Graves in Irish House Cemetery of Lieutenant William Findlay Robertson Dobie, Lieutenant James Julian Gordon MacWilliam, Company Quartermaster Sergeant Archibald McKinley and the mass grave of 30 others all of the 1st Battalion Gordon Highlanders killed in action on the 14th December 1914. The battalion war diary records “At 7 am our artillery bombardment commences. Many of our shells fall short of the German position, some even in rear of our reserve. At 745 am we advanced from the fire trenches and pushed on in extended order in spite of very heavy rifle fire which was immediately opened on us. The sodden nature of the ground and the fact that the men had been standing for several hours in trenches deep in mud rendered a rapid advance impossible. The heavy rifle and machine-gun fire which was opened from the German trenches showed at once that the artillery bombardment had failed in its purpose and that the German trenches were still strongly held. Many casualties occurred as our men left the trenches but the advance was not checked. The attacking companies soon disappeared from view and in default of any means of communication with them it was impossible to tell how they were progressing. Some managed to enter the German positions but were overwhelmed or taken prisoner and at the end of the day the battalion had lost 17 officers and 253 men. The bodies lay out in No Mans Lane from December 1914 until the successful attack on Messines Ridge on the 7th June 1917.

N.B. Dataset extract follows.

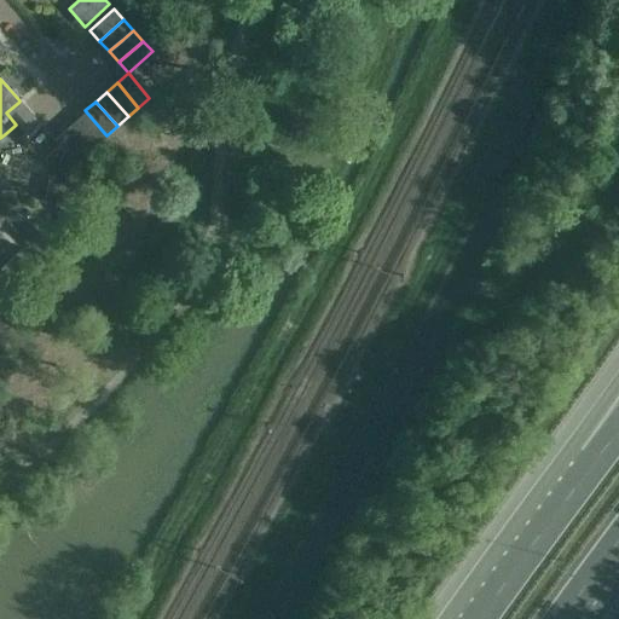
[(75,120),(97,145),(106,136),(85,110),(75,120)]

Headstone of the mass grave in Irish House Cemetery of the 30 N.C.Os and Men of the 1st Battalion Gordon Highlanders killed in action on the 14th December 1914. In the Journal of Private Fraser he records that he was in this sector on the 2nd November 1915 and went out into No Mans Land and was able by documents to identify two of the dead of the Gordons as Robb and Anderson, who would have been No 3/4134 Lance Corporal James Robb and either 3/6575 Acting Corporal Edward Anderson or 3/3369 Private Thomas Anderson. Their bodies may be in this mass grave as may that of S/3389 Private Joseph Morgan.